# WHAT YOU HAVE TO DO:
Copy the items below, starting at the first one and ending with the line that contains "collectors: E. P. Killip", and substitute "collection number" for every "collector number" while keeping everything else the same.
• • • • •
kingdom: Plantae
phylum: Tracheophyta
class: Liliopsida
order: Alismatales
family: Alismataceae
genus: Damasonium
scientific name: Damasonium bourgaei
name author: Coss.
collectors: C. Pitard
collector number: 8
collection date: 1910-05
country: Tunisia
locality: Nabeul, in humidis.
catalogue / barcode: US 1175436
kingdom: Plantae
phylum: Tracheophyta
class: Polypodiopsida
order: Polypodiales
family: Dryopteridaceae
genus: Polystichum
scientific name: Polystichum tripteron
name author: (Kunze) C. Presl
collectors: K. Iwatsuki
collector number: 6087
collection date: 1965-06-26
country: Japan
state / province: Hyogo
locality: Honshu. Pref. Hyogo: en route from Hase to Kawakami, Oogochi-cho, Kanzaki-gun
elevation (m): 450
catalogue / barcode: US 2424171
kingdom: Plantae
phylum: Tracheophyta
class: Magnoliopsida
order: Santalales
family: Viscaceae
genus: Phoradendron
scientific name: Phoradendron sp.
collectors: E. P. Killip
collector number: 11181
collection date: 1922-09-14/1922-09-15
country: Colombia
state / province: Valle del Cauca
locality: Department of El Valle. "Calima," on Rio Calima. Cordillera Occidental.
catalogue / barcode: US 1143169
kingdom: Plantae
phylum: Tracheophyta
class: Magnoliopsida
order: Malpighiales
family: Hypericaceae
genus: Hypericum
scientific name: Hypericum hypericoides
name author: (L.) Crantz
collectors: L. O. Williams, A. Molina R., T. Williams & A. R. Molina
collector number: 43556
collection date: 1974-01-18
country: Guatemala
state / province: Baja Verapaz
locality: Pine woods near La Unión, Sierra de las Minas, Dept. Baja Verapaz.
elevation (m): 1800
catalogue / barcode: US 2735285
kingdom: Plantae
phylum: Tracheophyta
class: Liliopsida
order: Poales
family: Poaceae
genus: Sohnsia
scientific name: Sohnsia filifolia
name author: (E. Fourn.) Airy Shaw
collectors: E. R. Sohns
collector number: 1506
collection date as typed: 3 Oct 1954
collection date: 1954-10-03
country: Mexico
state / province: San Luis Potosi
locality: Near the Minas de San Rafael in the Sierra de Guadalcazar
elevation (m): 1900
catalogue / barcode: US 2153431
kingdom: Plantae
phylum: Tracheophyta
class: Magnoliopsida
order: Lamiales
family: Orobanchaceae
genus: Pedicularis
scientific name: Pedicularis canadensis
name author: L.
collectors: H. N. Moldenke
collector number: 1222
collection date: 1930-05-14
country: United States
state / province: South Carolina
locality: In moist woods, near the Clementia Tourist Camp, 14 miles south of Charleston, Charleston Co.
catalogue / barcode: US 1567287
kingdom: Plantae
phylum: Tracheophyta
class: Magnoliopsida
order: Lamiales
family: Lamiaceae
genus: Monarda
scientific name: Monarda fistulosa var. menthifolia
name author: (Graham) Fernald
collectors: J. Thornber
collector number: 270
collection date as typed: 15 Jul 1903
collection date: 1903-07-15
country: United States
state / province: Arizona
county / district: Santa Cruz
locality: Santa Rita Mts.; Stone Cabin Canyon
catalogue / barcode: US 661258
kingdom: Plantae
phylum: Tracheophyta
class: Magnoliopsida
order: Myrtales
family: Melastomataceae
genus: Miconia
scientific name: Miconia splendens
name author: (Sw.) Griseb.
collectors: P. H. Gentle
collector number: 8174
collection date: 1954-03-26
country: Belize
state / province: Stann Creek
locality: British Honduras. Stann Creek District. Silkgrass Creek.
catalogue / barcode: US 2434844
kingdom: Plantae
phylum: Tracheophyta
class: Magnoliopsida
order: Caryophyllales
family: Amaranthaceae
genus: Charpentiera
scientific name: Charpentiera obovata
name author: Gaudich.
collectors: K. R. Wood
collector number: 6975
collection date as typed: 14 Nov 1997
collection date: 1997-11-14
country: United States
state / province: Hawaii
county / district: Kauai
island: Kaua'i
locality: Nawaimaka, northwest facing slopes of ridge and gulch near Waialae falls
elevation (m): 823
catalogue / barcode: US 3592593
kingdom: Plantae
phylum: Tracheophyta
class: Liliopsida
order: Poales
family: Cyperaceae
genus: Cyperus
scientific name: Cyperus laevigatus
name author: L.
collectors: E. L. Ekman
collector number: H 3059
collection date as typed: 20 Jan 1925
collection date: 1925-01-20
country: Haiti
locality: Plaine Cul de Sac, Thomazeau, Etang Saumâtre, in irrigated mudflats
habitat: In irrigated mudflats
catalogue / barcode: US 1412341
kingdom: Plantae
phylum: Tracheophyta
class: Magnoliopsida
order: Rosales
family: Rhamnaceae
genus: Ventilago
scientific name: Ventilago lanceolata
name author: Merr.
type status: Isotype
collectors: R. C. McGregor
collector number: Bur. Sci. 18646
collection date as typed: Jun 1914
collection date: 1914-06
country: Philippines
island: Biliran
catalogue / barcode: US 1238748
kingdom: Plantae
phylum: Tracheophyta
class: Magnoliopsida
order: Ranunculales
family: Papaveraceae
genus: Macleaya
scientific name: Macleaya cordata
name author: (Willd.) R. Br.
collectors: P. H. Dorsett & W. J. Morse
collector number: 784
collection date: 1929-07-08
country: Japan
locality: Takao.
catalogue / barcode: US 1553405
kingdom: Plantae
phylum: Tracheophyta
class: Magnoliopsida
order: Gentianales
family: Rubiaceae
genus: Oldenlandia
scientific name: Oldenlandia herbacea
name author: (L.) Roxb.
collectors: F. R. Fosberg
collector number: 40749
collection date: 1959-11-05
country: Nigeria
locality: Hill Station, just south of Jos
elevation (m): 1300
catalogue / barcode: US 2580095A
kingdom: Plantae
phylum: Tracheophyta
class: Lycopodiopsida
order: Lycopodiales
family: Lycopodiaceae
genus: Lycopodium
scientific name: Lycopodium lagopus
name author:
• • • • •
# COMPLETE ANSWER:
kingdom: Plantae
phylum: Tracheophyta
class: Liliopsida
order: Alismatales
family: Alismataceae
genus: Damasonium
scientific name: Damasonium bourgaei
name author: Coss.
collectors: C. Pitard
collection number: 8
collection date: 1910-05
country: Tunisia
locality: Nabeul, in humidis.
catalogue / barcode: US 1175436
kingdom: Plantae
phylum: Tracheophyta
class: Polypodiopsida
order: Polypodiales
family: Dryopteridaceae
genus: Polystichum
scientific name: Polystichum tripteron
name author: (Kunze) C. Presl
collectors: K. Iwatsuki
collection number: 6087
collection date: 1965-06-26
country: Japan
state / province: Hyogo
locality: Honshu. Pref. Hyogo: en route from Hase to Kawakami, Oogochi-cho, Kanzaki-gun
elevation (m): 450
catalogue / barcode: US 2424171
kingdom: Plantae
phylum: Tracheophyta
class: Magnoliopsida
order: Santalales
family: Viscaceae
genus: Phoradendron
scientific name: Phoradendron sp.
collectors: E. P. Killip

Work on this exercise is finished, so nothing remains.